### RECORDED DATA
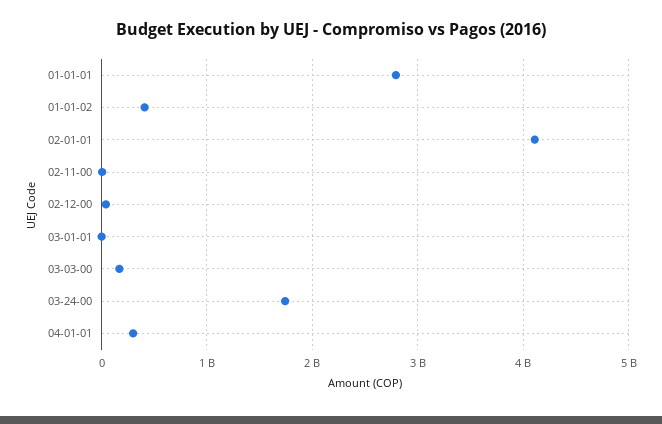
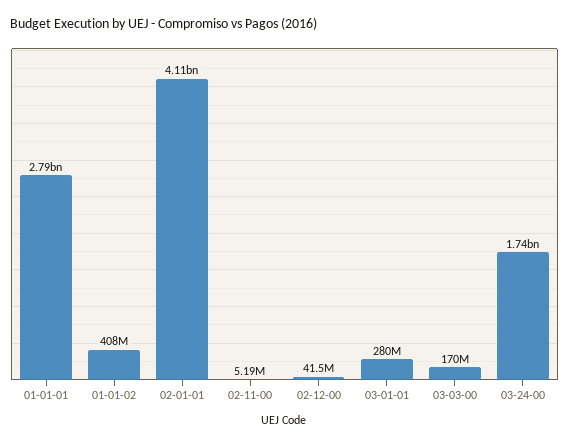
03-01-01: 0 -> 280000000
04-01-01: 300000000 -> none

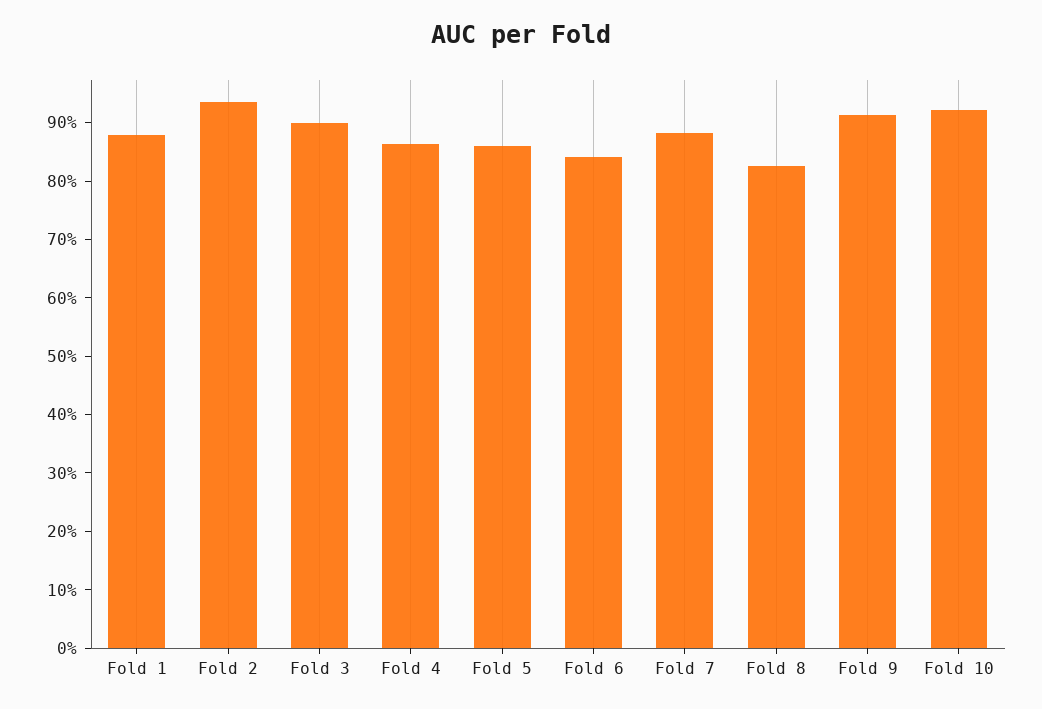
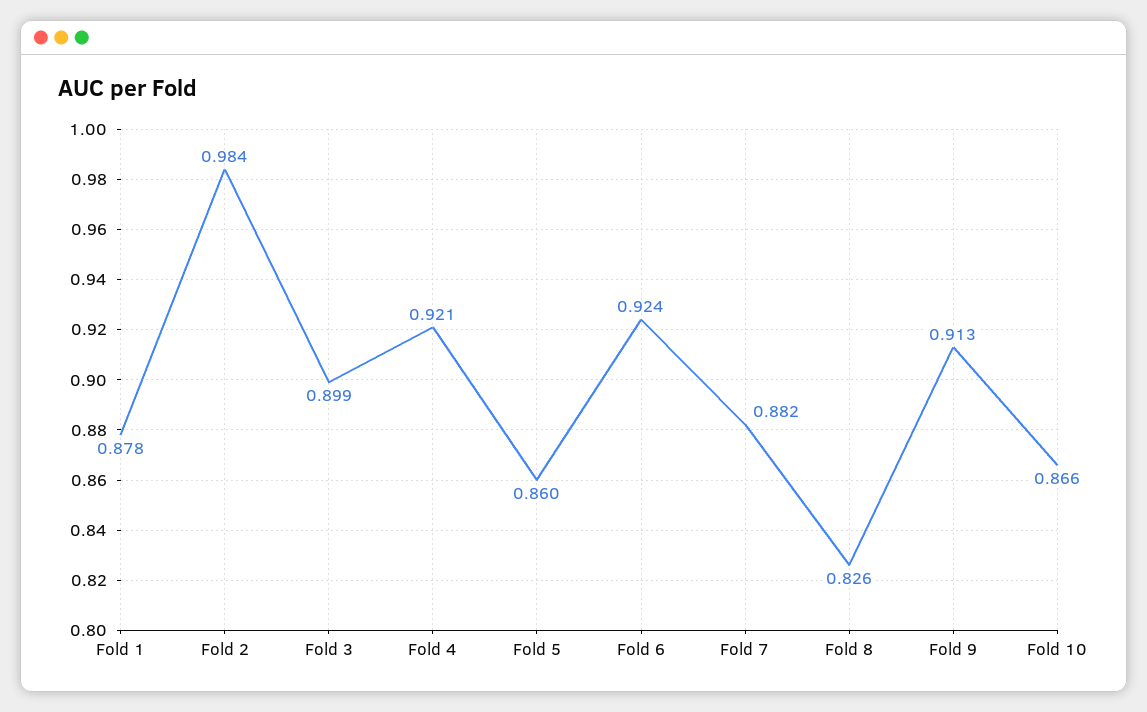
Fold 2: 0.94 -> 0.984
Fold 4: 0.86 -> 0.921
Fold 6: 0.84 -> 0.924
Fold 10: 0.92 -> 0.866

### BRIEF
For this exercise, transcribe the data above line by line, exactly, with pictures omitted.

### ANSWER SPACE
03-01-01: 0 -> 280000000
04-01-01: 300000000 -> none

Fold 2: 0.94 -> 0.984
Fold 4: 0.86 -> 0.921
Fold 6: 0.84 -> 0.924
Fold 10: 0.92 -> 0.866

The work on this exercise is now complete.